The First Chosen People
Chapter Eleven - Israel and the Aftershock
Section 11 of 13
CHAPTER ELEVEN
Israel and the Aftershock
FOR THOUSANDS OF years, Jews prayed:
“Next year in Jerusalem.”
It was a line. A ritual. A memory.
But after the Holocaust?
It became a mission.
Zionism was a political movement that started in the late 1800s.
Founded by Jews like Theodor Herzl, it argued:
- The Jews are not just a religion — they’re a people.
- And like every people, they deserve a homeland.
- Specifically, in Palestine — the ancestral land of the Israelites.
At the time, this was radical.
Palestine was part of the Ottoman Empire, then the British Empire. It had a small Jewish population — and a much larger Arab one.
Most Jews didn’t buy into it.
Until the world gave them a reason.
Post-1945, hundreds of thousands of Jewish survivors were stranded in Europe — stateless, homeless, broken.
The British, who controlled Palestine, had imposed strict immigration quotas.
Many survivors tried to reach Palestine anyway — often blocked by the British, detained, or sent back.
Meanwhile, pressure mounted globally.
Jewish militias launched attacks in Palestine.
The world saw the camps. The bodies.

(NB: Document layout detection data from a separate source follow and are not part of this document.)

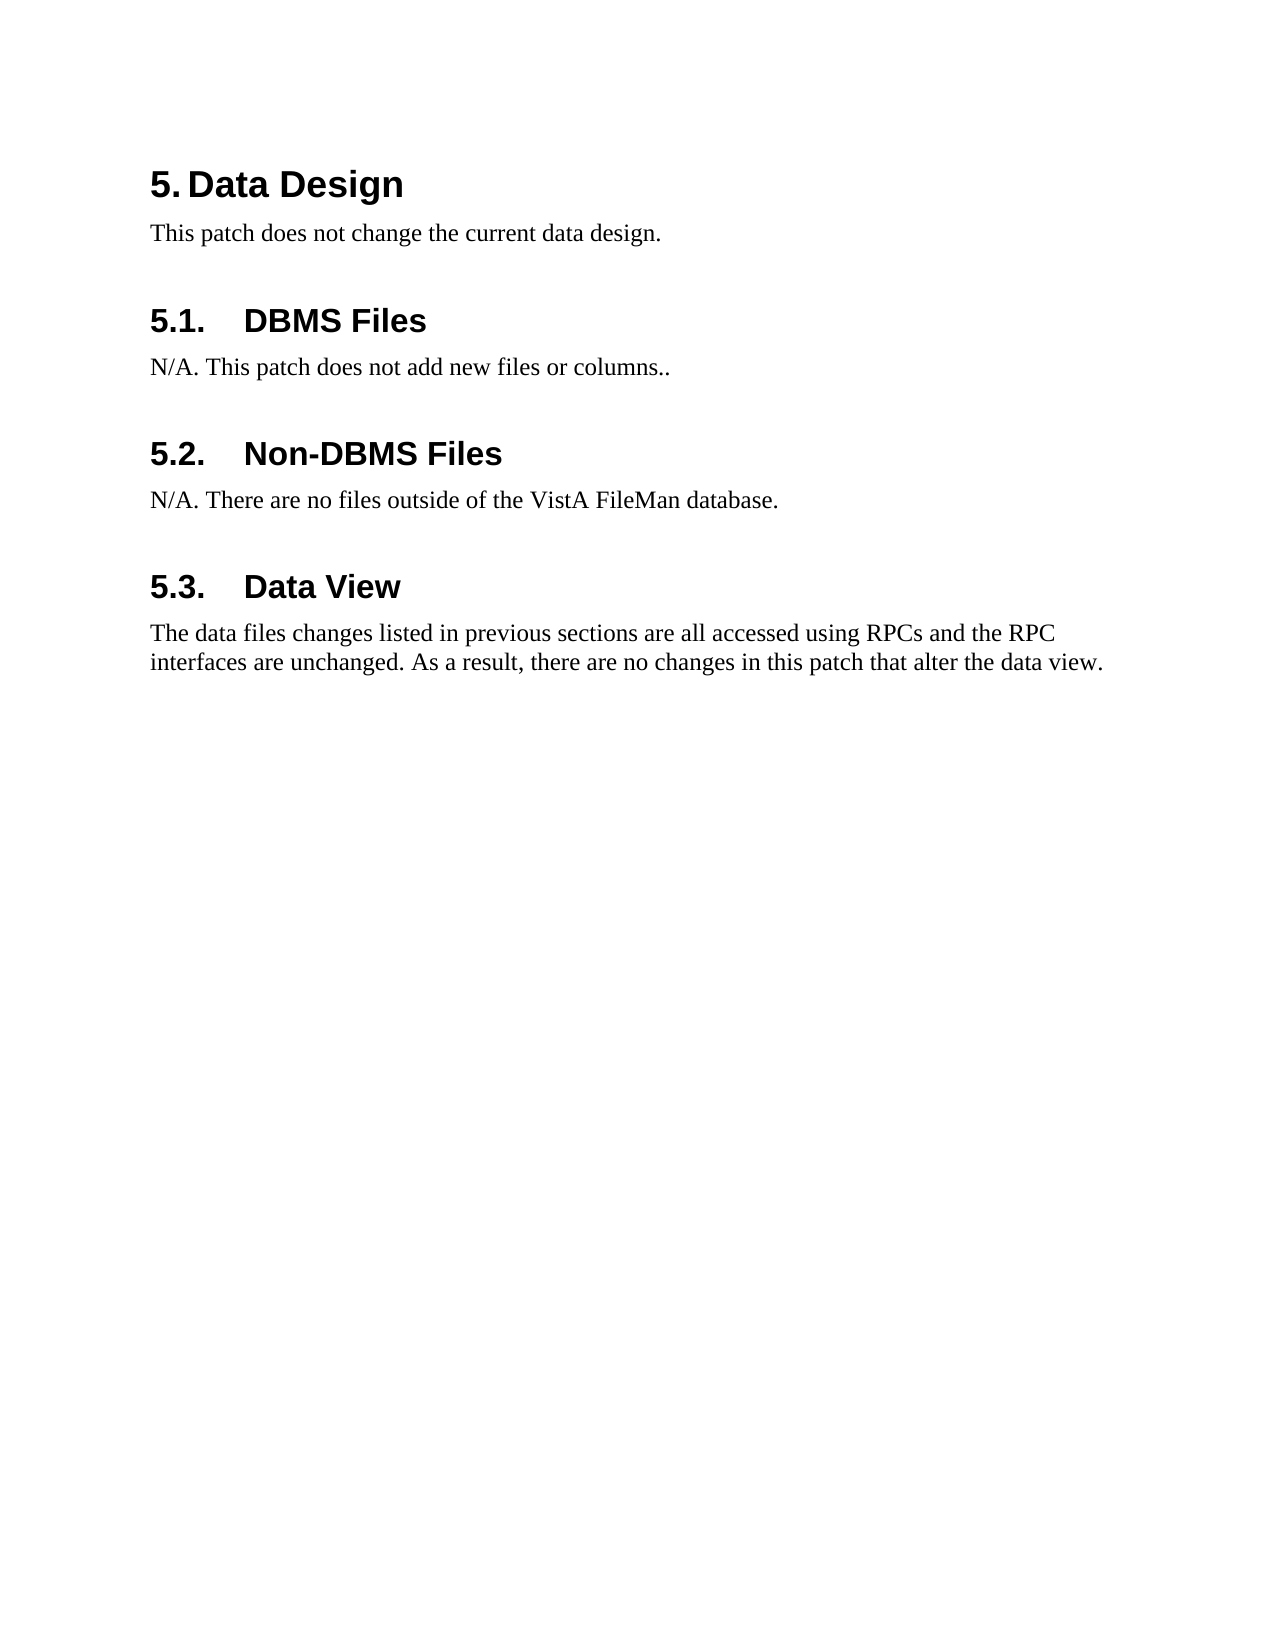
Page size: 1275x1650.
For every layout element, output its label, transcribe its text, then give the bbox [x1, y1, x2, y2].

text The data files changes listed in previous sections are all accessed using RPCs and the RPC interfaces are unchanged. As a result, there are no changes in this patch that alter the data view. [150, 618, 1125, 676]
subtitle Data View [150, 567, 1125, 606]
text This patch does not change the current data design. [150, 218, 1125, 247]
subtitle Data Design [150, 162, 1125, 206]
subtitle DBMS Files [150, 301, 1125, 339]
text N/A. This patch does not add new files or columns.. [150, 352, 1125, 380]
subtitle Non-DBMS Files [150, 434, 1125, 472]
text N/A. There are no files outside of the VistA FileMan database. [150, 485, 1125, 514]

The tattoos.
Sympathy turned into momentum.
The newly formed United Nations proposed a partition plan.
Divide Palestine into two states — one Jewish, one Arab.

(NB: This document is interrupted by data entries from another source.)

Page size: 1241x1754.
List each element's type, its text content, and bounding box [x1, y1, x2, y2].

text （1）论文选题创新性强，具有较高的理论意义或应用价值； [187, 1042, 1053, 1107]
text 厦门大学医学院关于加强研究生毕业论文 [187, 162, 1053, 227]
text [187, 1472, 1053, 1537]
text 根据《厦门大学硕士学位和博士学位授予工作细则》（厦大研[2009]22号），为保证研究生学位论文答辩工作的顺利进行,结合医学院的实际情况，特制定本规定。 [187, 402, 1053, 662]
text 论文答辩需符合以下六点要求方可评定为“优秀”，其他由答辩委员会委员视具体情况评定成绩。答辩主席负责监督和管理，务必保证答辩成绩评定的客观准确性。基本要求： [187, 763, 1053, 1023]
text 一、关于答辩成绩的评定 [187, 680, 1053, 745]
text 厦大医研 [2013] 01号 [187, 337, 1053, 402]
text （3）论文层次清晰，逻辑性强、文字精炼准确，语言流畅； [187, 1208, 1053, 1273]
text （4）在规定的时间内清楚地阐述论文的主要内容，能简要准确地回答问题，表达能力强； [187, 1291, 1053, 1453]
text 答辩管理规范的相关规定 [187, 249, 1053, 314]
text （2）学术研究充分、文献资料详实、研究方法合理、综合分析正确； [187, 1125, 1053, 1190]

Jerusalem would be international.
Jews: reluctantly said yes.
Arabs: overwhelmingly said no — they saw it as theft of their land.
Still, on May 14, 1948, David Ben-Gurion declared the creation of the State of Israel.

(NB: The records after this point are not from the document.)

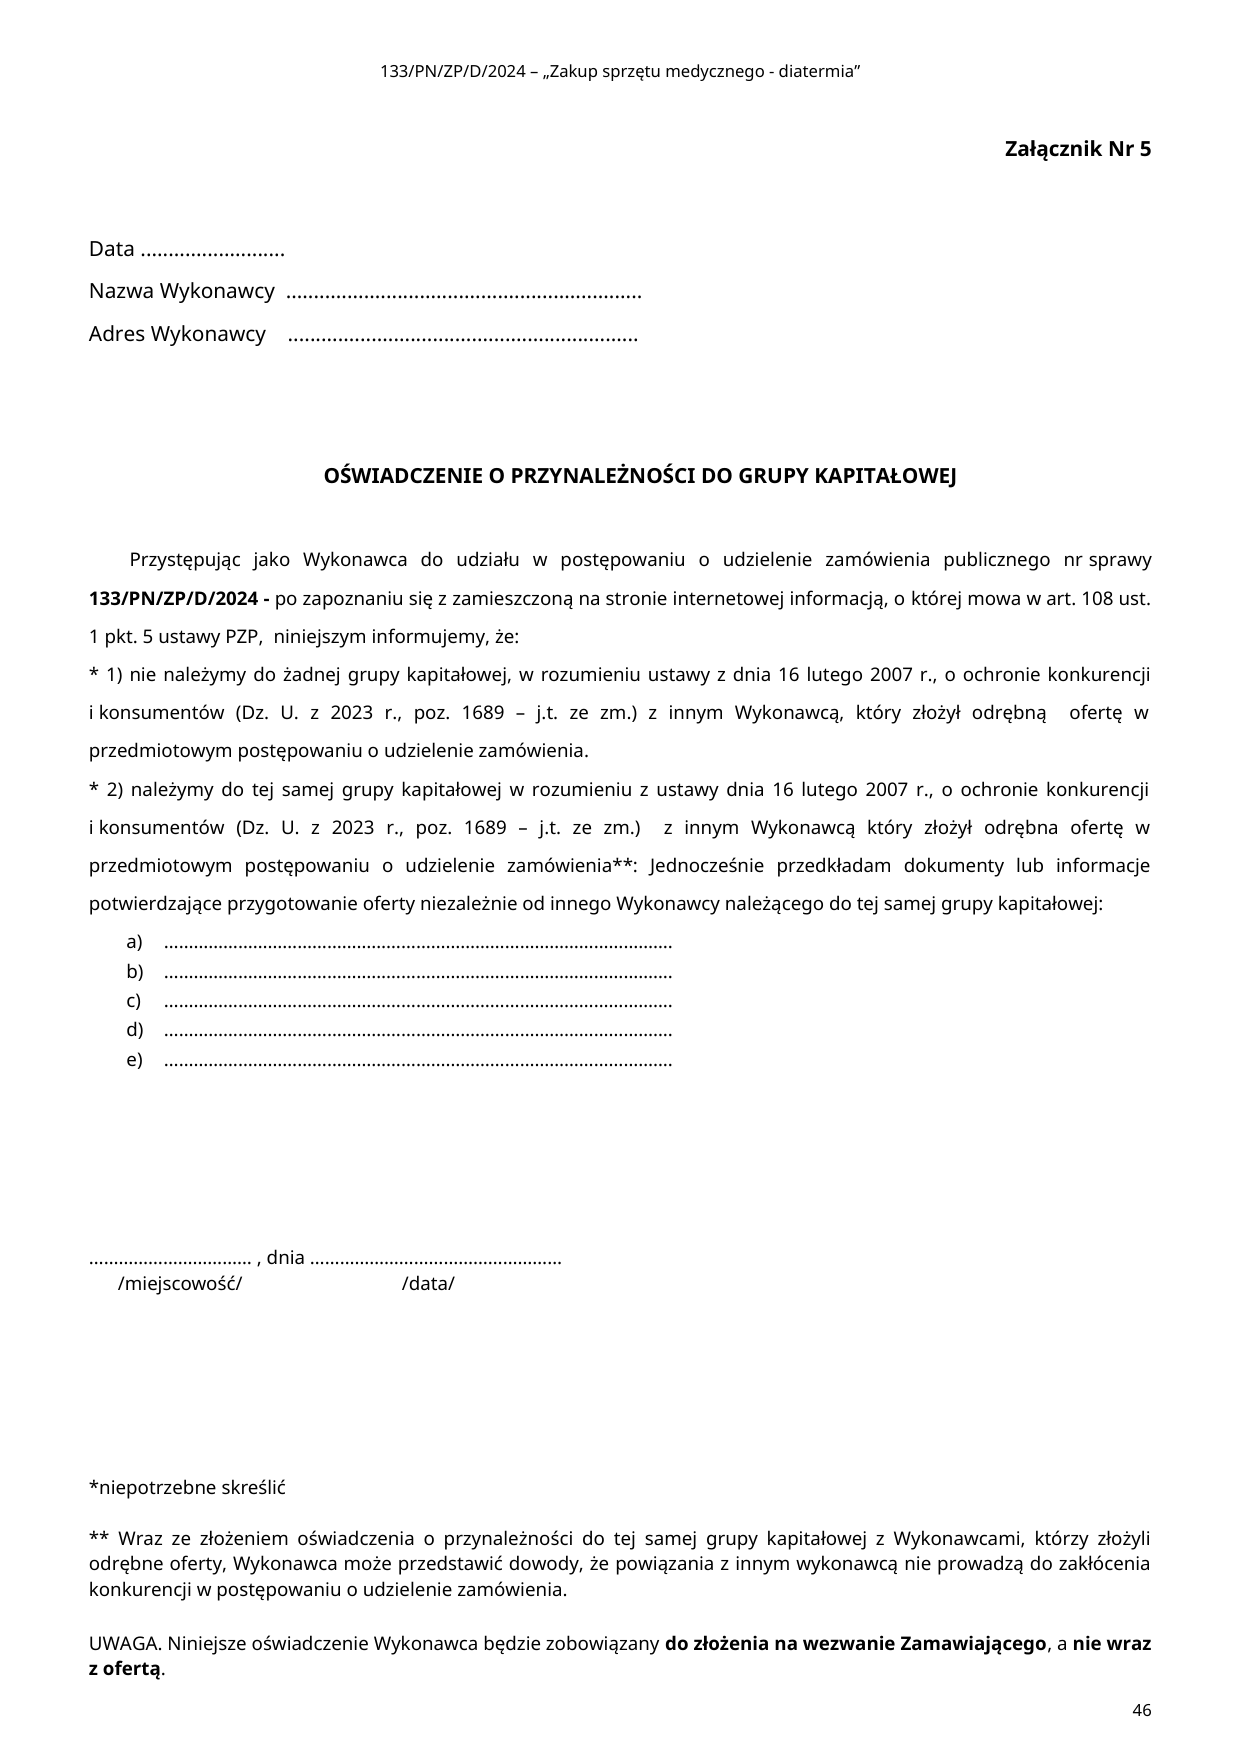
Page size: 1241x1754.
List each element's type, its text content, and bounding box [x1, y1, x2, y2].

list …………………………………………………………………………………………. [126, 987, 1152, 1013]
text /miejscowość/ /data/ [89, 1270, 1152, 1295]
list …………………………………………………………………………………………. [126, 1046, 1152, 1071]
text Nazwa Wykonawcy ................................................................ [89, 276, 1152, 305]
text …………………………… , dnia …………………………………………… [89, 1244, 1152, 1270]
text Załącznik Nr 5 [89, 134, 1152, 163]
text Adres Wykonawcy ............................................................... [89, 319, 1152, 347]
list …………………………………………………………………………………………. [126, 958, 1152, 984]
text *niepotrzebne skreślić [89, 1474, 1152, 1499]
text ** Wraz ze złożeniem oświadczenia o przynależności do tej samej grupy kapitałowej z Wykonawcami, którzy złożyli odrębne oferty, Wykonawca może przedstawić dowody, że powiązania z innym wykonawcą nie prowadzą do zakłócenia konkurencji w postępowaniu o udzielenie zamówienia. [89, 1525, 1152, 1602]
text Data .......................... [89, 234, 1152, 262]
text UWAGA. Niniejsze oświadczenie Wykonawca będzie zobowiązany do złożenia na wezwanie Zamawiającego, a nie wraz z ofertą. [89, 1630, 1152, 1681]
text OŚWIADCZENIE O PRZYNALEŻNOŚCI DO GRUPY KAPITAŁOWEJ [89, 461, 1152, 490]
text * 1) nie należymy do żadnej grupy kapitałowej, w rozumieniu ustawy z dnia 16 lutego 2007 r., o ochronie konkurencji i konsumentów (Dz. U. z 2023 r., poz. 1689 – j.t. ze zm.) z innym Wykonawcą, który złożył odrębną ofertę w przedmiotowym postępowaniu o udzielenie zamówienia. [89, 661, 1152, 763]
list …………………………………………………………………………………………. [126, 1017, 1152, 1042]
text * 2) należymy do tej samej grupy kapitałowej w rozumieniu z ustawy dnia 16 lutego 2007 r., o ochronie konkurencji i konsumentów (Dz. U. z 2023 r., poz. 1689 – j.t. ze zm.) z innym Wykonawcą który złożył odrębna ofertę w przedmiotowym postępowaniu o udzielenie zamówienia**: Jednocześnie przedkładam dokumenty lub informacje potwierdzające przygotowanie oferty niezależnie od innego Wykonawcy należącego do tej samej grupy kapitałowej: [89, 776, 1152, 916]
list …………………………………………………………………………………………. [126, 929, 1152, 954]
text Przystępując jako Wykonawca do udziału w postępowaniu o udzielenie zamówienia publicznego nr sprawy 133/PN/ZP/D/2024 - po zapoznaniu się z zamieszczoną na stronie internetowej informacją, o której mowa w art. 108 ust. 1 pkt. 5 ustawy PZP, niniejszym informujemy, że: [89, 547, 1152, 648]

The very next day, five Arab nations invaded.
The 1948 Arab-Israeli War was brutal.
Israel, against all odds, held its ground — and even expanded its territory beyond the UN plan.
Over 700,000 Palestinian Arabs fled or were expelled during the conflict.
To Palestinians, this is called the Nakba — “the catastrophe.”
To Israelis, it was independence, survival, and finally: a home.
This is where the modern Israeli-Palestinian conflict begins.
It’s not ancient.
It’s not biblical.
It’s 1948.
And it’s unsolved.
In the decades since, Israel has:
- Fought multiple wars with its neighbors
- Signed peace deals with Egypt and Jordan
- Occupied territories (West Bank, Gaza)
- Seen waves of immigration from Holocaust survivors, Russian Jews, Ethiopian Jews, Middle Eastern Jews
It became:
- A high-tech powerhouse
- A military giant
- A cultural melting pot
- And a permanent controversy
For Jews, it’s a lifeline — a place where “never again” has a flag, a passport, an army.
For Palestinians, it’s a daily trauma — loss, occupation, statelessness, checkpoints, blockades.
Israel isn’t just a country — it’s a symbol.
To some:
- Proof that Jews still matter.
- A miracle of survival.
- A beacon in the Middle East.
To others:
- A colonizer.
- An apartheid state.
- A living injustice.
And in between?
Millions of people just trying to live their lives.
This chapter of Jewish history is still being written.
Every war. Every election. Every protest. Every ceasefire.
But whether you see Israel as redemption or rupture…
It changed the game.
It gave the Jews a center — again.
And that changes what it means to be Jewish… today.